My love for each of my children’s individual birth mothers is beyond definition. To my knowledge, there is no word yet created, in any language, that describes the intimate bond that is created when one woman places a piece of herself into another woman’s arms to raise, protect, and love. I’ve heard some compare that relationship as one of “sisters,” or “maternal,” or “best friends.” But, how I feel? I love my daughter’s birth mother so completely that she is part of my heart, embodied in every cardiac cell, wound so tightly around my heart that I cannot think of one thing that she could do that would make me love her less.

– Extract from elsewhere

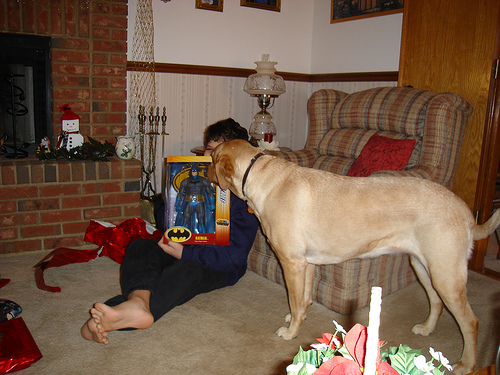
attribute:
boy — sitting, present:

This is called pure, untainted, and unconditional love. Unconditional love isn’t based on her making good, healthy decisions. It isn’t based on her location, her treatment of me, her occupation status, her pain, or her joy. I love her when she’s struggling. I love her when she’s at peace and happy. My heart hurts when she hurts. My heart celebrates her great triumphs. My heart needs to hear her voice when it has been a while, just to know she’s okay. My heart delights as I watch her with her daughter and when I see things they share and have in common with each other. My heart over flows as I watch her include my son, who is not her biological child.
So, when you have questions and wonder what it is like to love a birth mother, please remember this: She is more than my sister, best friend, or family; She is the only other person on the planet that is my daughter’s mother, my son’s mother. What a wonderful honor it to share the title of “mother,” and our unique roles and purposes, with them. We are their mothers. So, please, don’t make an assumptive comment about someone who means so much to me, my children and my family.